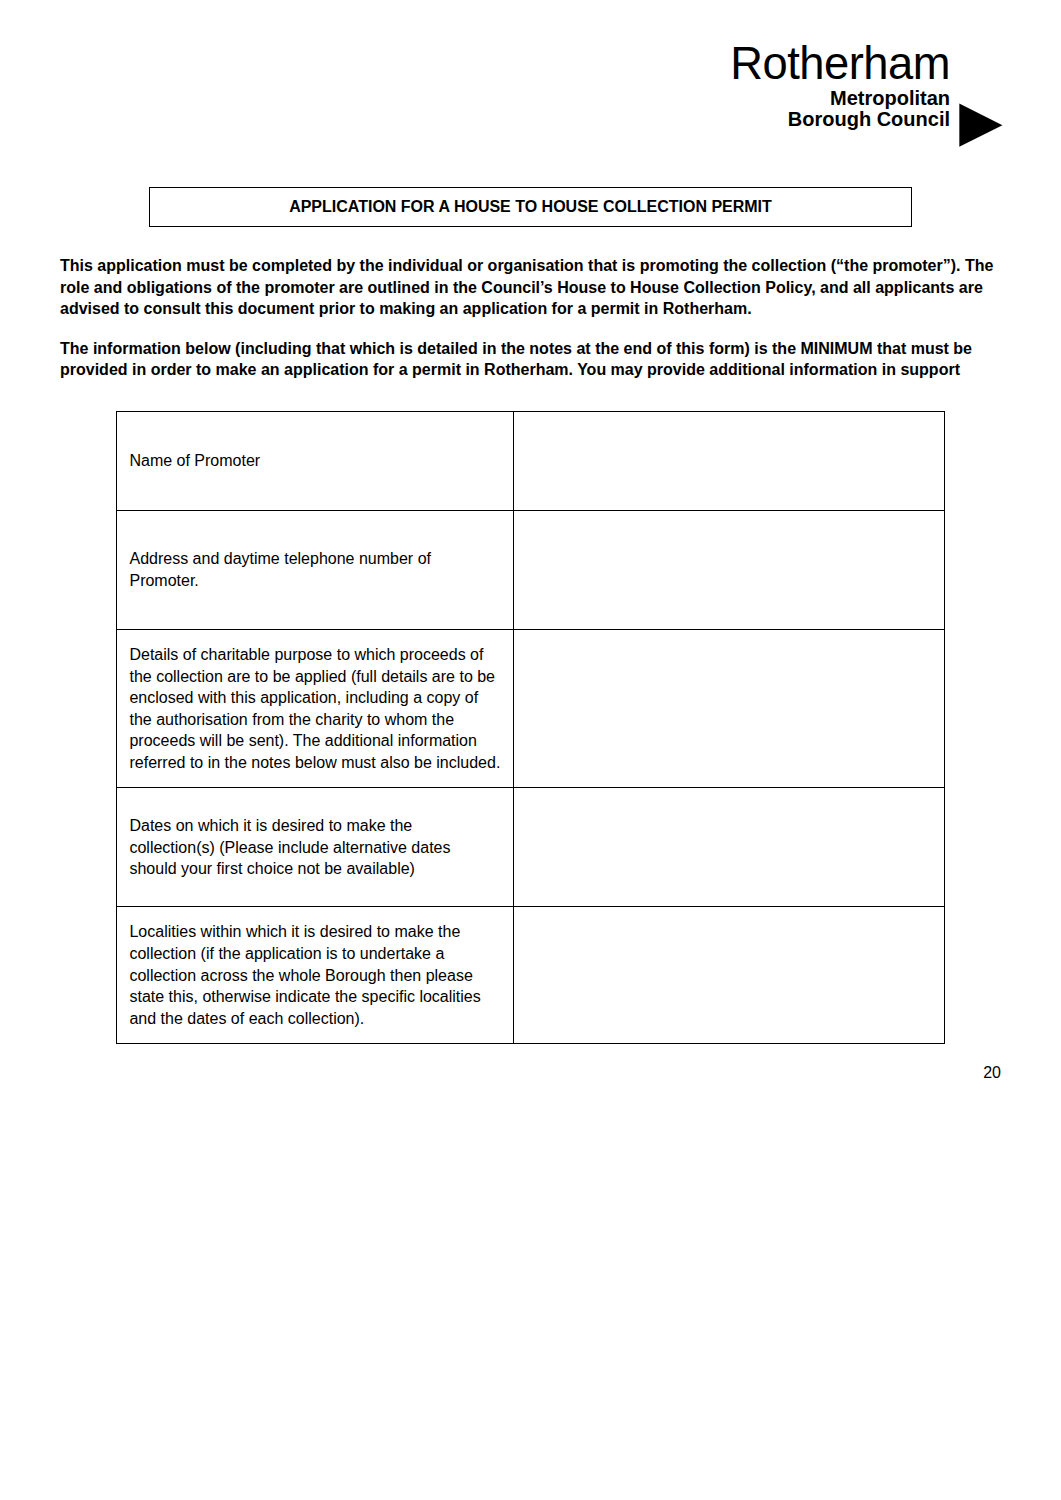Rotherham
Metropolitan
Borough Council ▶
APPLICATION FOR A HOUSE TO HOUSE COLLECTION PERMIT
This application must be completed by the individual or organisation that is promoting the collection (“the promoter”). The role and obligations of the promoter are outlined in the Council’s House to House Collection Policy, and all applicants are advised to consult this document prior to making an application for a permit in Rotherham.
The information below (including that which is detailed in the notes at the end of this form) is the MINIMUM that must be provided in order to make an application for a permit in Rotherham. You may provide additional information in support
| Name of Promoter | |
| Address and daytime telephone number of Promoter. | |
| Details of charitable purpose to which proceeds of the collection are to be applied (full details are to be enclosed with this application, including a copy of the authorisation from the charity to whom the proceeds will be sent). The additional information referred to in the notes below must also be included. | |
| Dates on which it is desired to make the collection(s) (Please include alternative dates should your first choice not be available) | |
| Localities within which it is desired to make the collection (if the application is to undertake a collection across the whole Borough then please state this, otherwise indicate the specific localities and the dates of each collection). | |
20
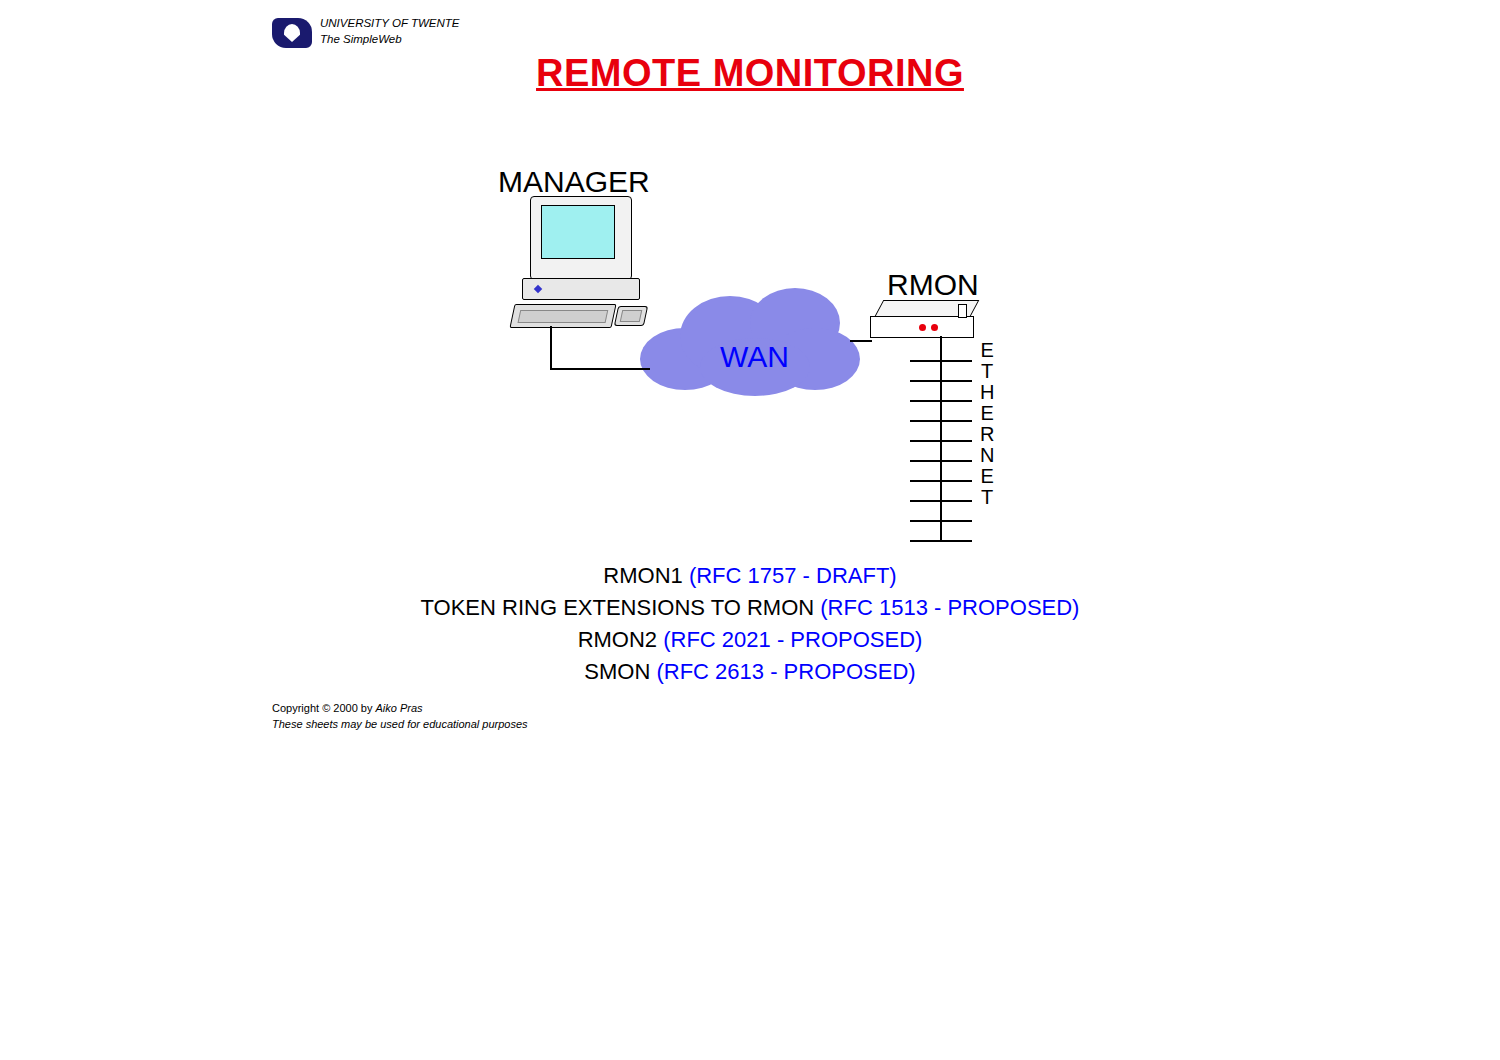UNIVERSITY OF TWENTE
The SimpleWeb
REMOTE MONITORING
MANAGER
RMON
WAN
E
T
H
E
R
N
E
T
RMON1 (RFC 1757 - DRAFT)
TOKEN RING EXTENSIONS TO RMON (RFC 1513 - PROPOSED)
RMON2 (RFC 2021 - PROPOSED)
SMON (RFC 2613 - PROPOSED)
Copyright © 2000 by Aiko Pras
These sheets may be used for educational purposes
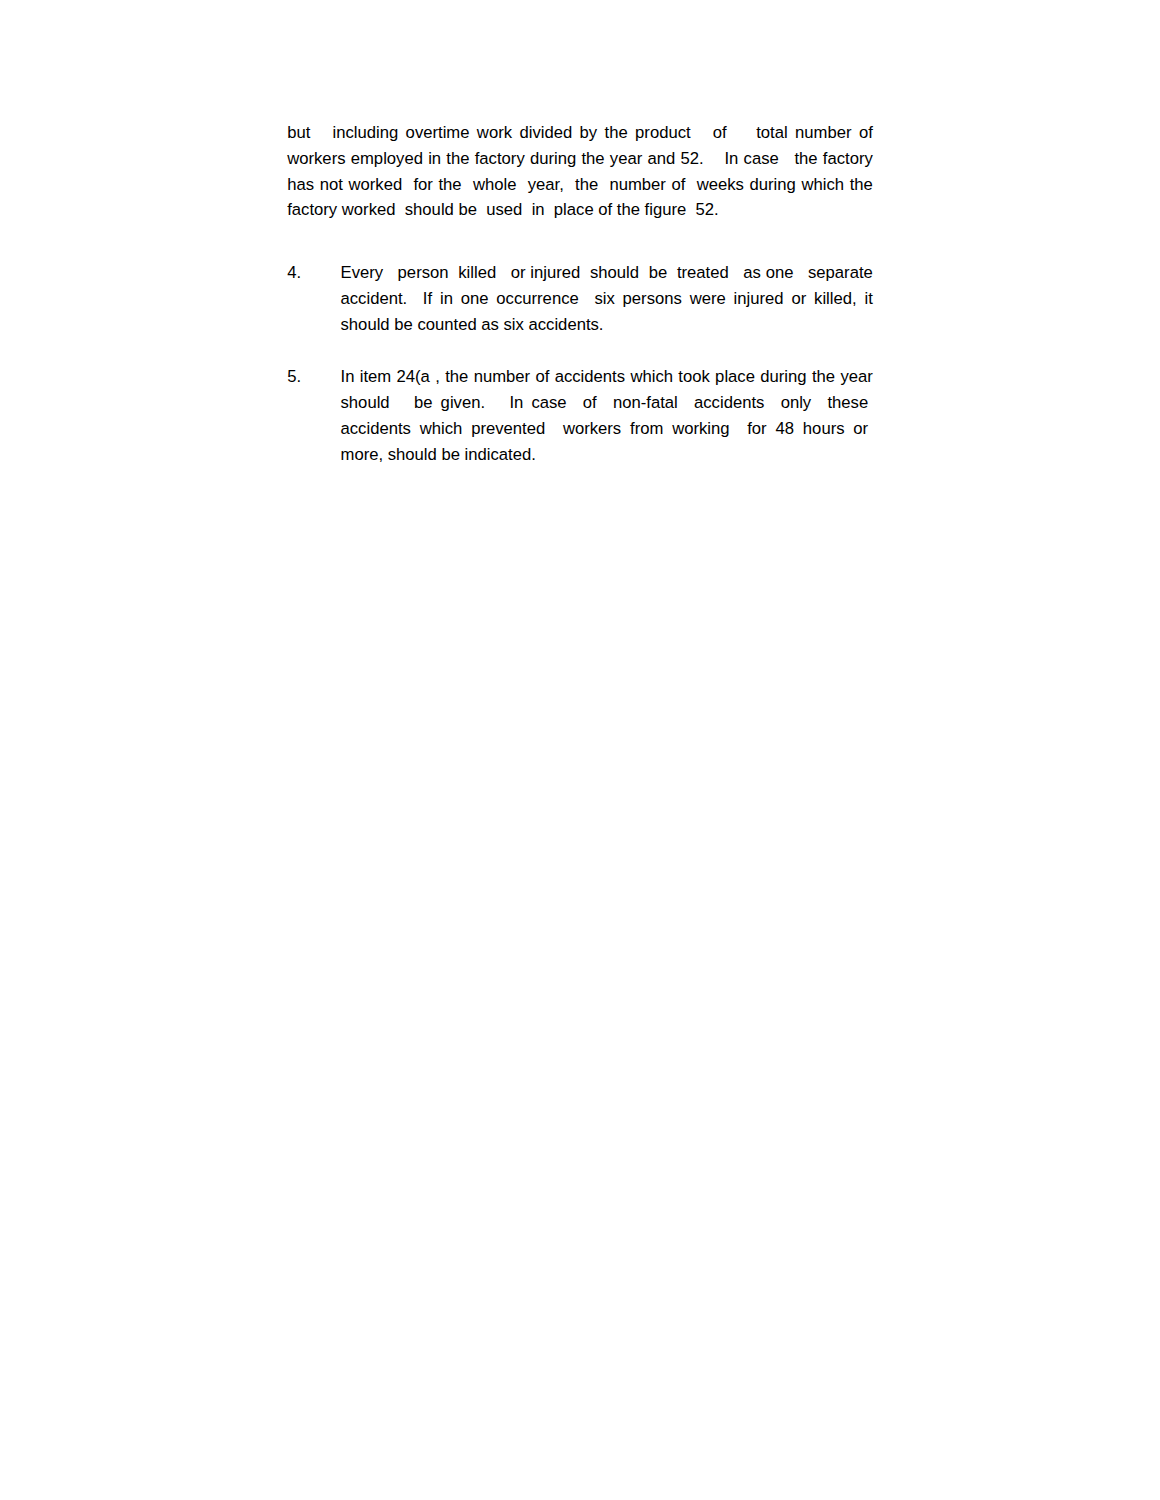but including overtime work divided by the product of total number of workers employed in the factory during the year and 52. In case the factory has not worked for the whole year, the number of weeks during which the factory worked should be used in place of the figure 52.
4.
Every person killed or injured should be treated as one separate accident. If in one occurrence six persons were injured or killed, it should be counted as six accidents.
5.
In item 24(a , the number of accidents which took place during the year should be given. In case of non-fatal accidents only these accidents which prevented workers from working for 48 hours or more, should be indicated.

::::::::

Task brief ▸
Leave the pictures out and print every record exactly.

Task output ▸
Rotherham
Metropolitan
Borough Council ▶
APPLICATION FOR A HOUSE TO HOUSE COLLECTION PERMIT
This application must be completed by the individual or organisation that is promoting the collection (“the promoter”). The role and obligations of the promoter are outlined in the Council’s House to House Collection Policy, and all applicants are advised to consult this document prior to making an application for a permit in Rotherham.
The information below (including that which is detailed in the notes at the end of this form) is the MINIMUM that must be provided in order to make an application for a permit in Rotherham. You may provide additional information in support
| Name of Promoter | |
| Address and daytime telephone number of Promoter. | |
| Details of charitable purpose to which proceeds of the collection are to be applied (full details are to be enclosed with this application, including a copy of the authorisation from the charity to whom the proceeds will be sent). The additional information referred to in the notes below must also be included. | |
| Dates on which it is desired to make the collection(s) (Please include alternative dates should your first choice not be available) | |
| Localities within which it is desired to make the collection (if the application is to undertake a collection across the whole Borough then please state this, otherwise indicate the specific localities and the dates of each collection). | |
20
UNIVERSITY OF TWENTE
The SimpleWeb
REMOTE MONITORING
MANAGER
RMON
WAN
E
T
H
E
R
N
E
T
RMON1 (RFC 1757 - DRAFT)
TOKEN RING EXTENSIONS TO RMON (RFC 1513 - PROPOSED)
RMON2 (RFC 2021 - PROPOSED)
SMON (RFC 2613 - PROPOSED)
Copyright © 2000 by Aiko Pras
These sheets may be used for educational purposes
but including overtime work divided by the product of total number of workers employed in the factory during the year and 52. In case the factory has not worked for the whole year, the number of weeks during which the factory worked should be used in place of the figure 52.
4.
Every person killed or injured should be treated as one separate accident. If in one occurrence six persons were injured or killed, it should be counted as six accidents.
5.
In item 24(a , the number of accidents which took place during the year should be given. In case of non-fatal accidents only these accidents which prevented workers from working for 48 hours or more, should be indicated.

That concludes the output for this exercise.